Hide code cell source
from io import StringIO
file = StringIO('''# I am messy data
Random stuff
maybe metadata : 3
in different formats = abc123
hopefully, some information
on where the data block starts!
t\tE\tj
s\tV\tA/cm2
0\t0\t0
1\t1\t1
2\t2\t2
''')
from echemdbconverters.baseloader import BaseLoader
csv = BaseLoader(file, header_lines=6, column_header_lines=2)
file.seek(0)
print(csv.file.read())
# I am messy data
Random stuff
maybe metadata : 3
in different formats = abc123
hopefully, some information
on where the data block starts!
t	E	j
s	V	A/cm2
0	0	0
1	1	1
2	2	2

A pandas Data Frame can be created with limited input data. The delimiter of the data block is evaluated using the clevercsv module (unless specified). Multiple column headers will be flattened.

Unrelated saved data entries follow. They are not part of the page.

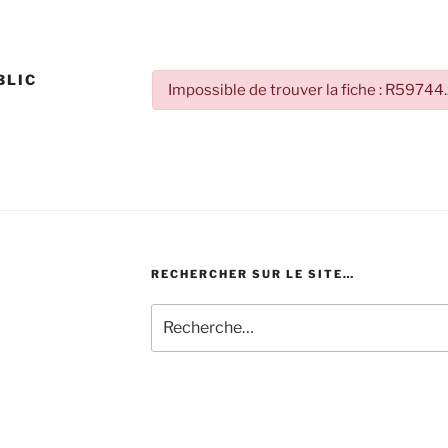
BLIC
Impossible de trouver la fiche : R59744
RECHERCHER SUR LE SITE…
Recherche
pour
: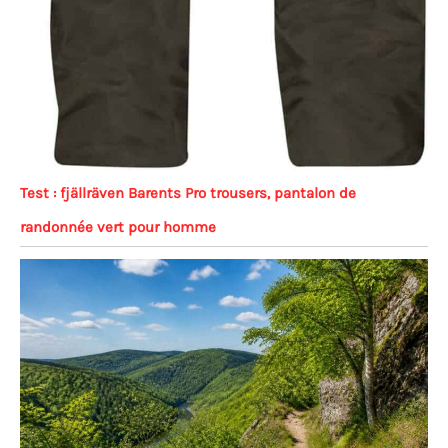
Test : fjällräven Barents Pro trousers, pantalon de
randonnée vert pour homme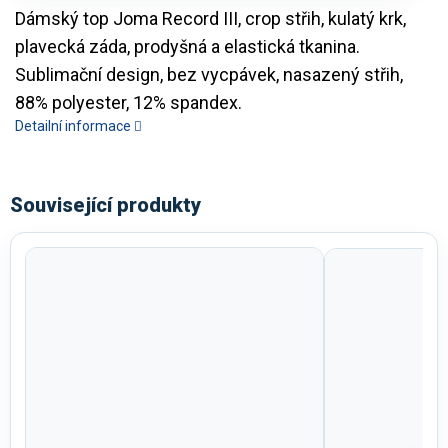
Dámský top Joma Record III, crop střih, kulatý krk,
plavecká záda, prodyšná a elastická tkanina.
Sublimační design, bez vycpávek, nasazený střih,
88% polyester, 12% spandex.
Detailní informace
Související produkty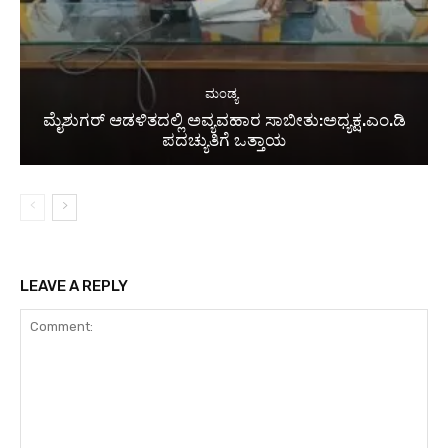
ಮಂಡ್ಯ
ಮೈಶುಗರ್ ಆಡಳಿತದಲ್ಲಿ ಅವ್ಯವಹಾರ ಸಾಬೀತು:ಅಧ್ಯಕ್ಷ.ಎಂ.ಡಿ
ಪದಚ್ಯುತಿಗೆ ಒತ್ತಾಯ
LEAVE A REPLY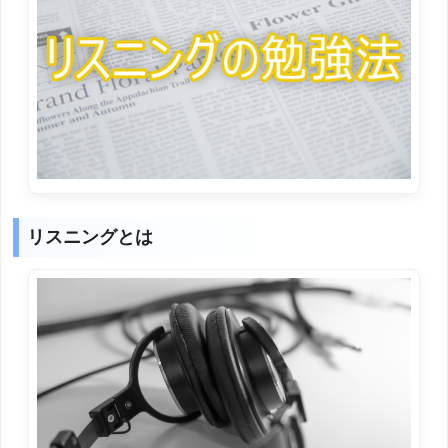
リスニングとは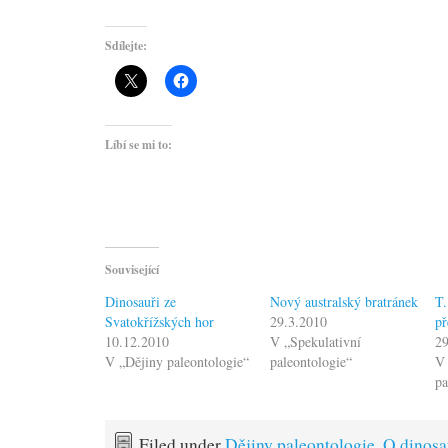
Sdílejte:
Líbí se mi to:
Související
Dinosauři ze
Nový australský bratránek
T.
Svatokřížských hor
29.3.2010
př
10.12.2010
V „Spekulativní
2
V „Dějiny paleontologie“
paleontologie“
V 
pa
Filed under
Dějiny paleontologie
,
O dinosa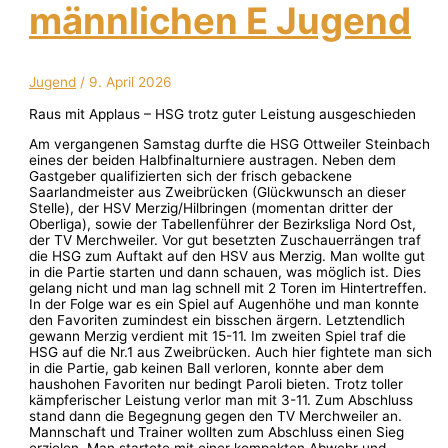
männlichen E Jugend
Jugend
/
9. April 2026
Raus mit Applaus – HSG trotz guter Leistung ausgeschieden
Am vergangenen Samstag durfte die HSG Ottweiler Steinbach
eines der beiden Halbfinalturniere austragen. Neben dem
Gastgeber qualifizierten sich der frisch gebackene
Saarlandmeister aus Zweibrücken (Glückwunsch an dieser
Stelle), der HSV Merzig/Hilbringen (momentan dritter der
Oberliga), sowie der Tabellenführer der Bezirksliga Nord Ost,
der TV Merchweiler. Vor gut besetzten Zuschauerrängen traf
die HSG zum Auftakt auf den HSV aus Merzig. Man wollte gut
in die Partie starten und dann schauen, was möglich ist. Dies
gelang nicht und man lag schnell mit 2 Toren im Hintertreffen.
In der Folge war es ein Spiel auf Augenhöhe und man konnte
den Favoriten zumindest ein bisschen ärgern. Letztendlich
gewann Merzig verdient mit 15-11. Im zweiten Spiel traf die
HSG auf die Nr.1 aus Zweibrücken. Auch hier fightete man sich
in die Partie, gab keinen Ball verloren, konnte aber dem
haushohen Favoriten nur bedingt Paroli bieten. Trotz toller
kämpferischer Leistung verlor man mit 3-11. Zum Abschluss
stand dann die Begegnung gegen den TV Merchweiler an.
Mannschaft und Trainer wollten zum Abschluss einen Sieg
erzielen. Man startete mit einer kompakten Abwehr und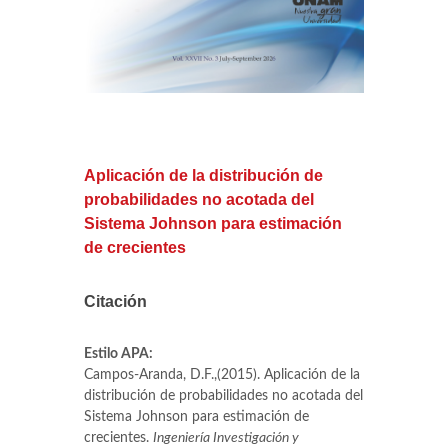
Aplicación de la distribución de
probabilidades no acotada del
Sistema Johnson para estimación
de crecientes
Citación
Estilo APA:
Campos-Aranda, D.F.,(2015). Aplicación de la
distribución de probabilidades no acotada del
Sistema Johnson para estimación de
crecientes.
Ingeniería Investigación y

from echemdbconverters.baseloader import BaseLoader
csv = BaseLoader(file, header_lines=6,
                 column_header_lines=2,
                 delimiters=None,
                 decimal=None)
csv.df
t / s E / V j / A/cm2
0 0 0 0
1 1 1 1
2 2 2 2

All parts of the file are accessible from the API for further use. For example the extraction of metadata from the header.

print(csv.header.read())
# I am messy data
Random stuff
maybe metadata : 3
in different formats = abc123
hopefully, some information
on where the data block starts!
print(csv.column_headers.read())
t	E	j
s	V	A/cm2
print(csv.data.read())
0	0	0
1	1	1
2	2	2

The data can also be converted into frictionless Data Packages using the CLI.

Note

The input and output files for and from the following commands can be found in the test folder of the repository.

The CLI only works for standard CSV without header and a single column header line, and specific converters summarized above.

A “standard” CSV

!echemdbconverters csv ../test/data/default.csv --outdir ../test/generated
/home/runner/work/echemdb-converters/echemdb-converters/.pixi/envs/dev/lib/python3.12/site-packages/stringcase.py:247: SyntaxWarning: invalid escape sequence '\W'
  return re.sub("\W+", "", string)

A specific file type, including additional YAML metadata.

!echemdbconverters csv ../test/data/eclab_cv.mpt --device eclab --metadata ../test/data/eclab_cv.mpt.metadata --outdir ../test/generated

Further usage

Use echemdbs’ unitpackage to browse, modify and visualize the Data Packages.

from unitpackage.collection import Collection
db = Collection.from_local('../test/generated')
entry = db['eclab_cv']
entry
Entry('eclab_cv')

Installation

This package is available on PiPY and can be installed with pip:

pip install echemdbconverters

See the installation instructions for further details.

License

The contents of this repository are licensed under the GNU General Public License v3.0 or, at your option, any later version.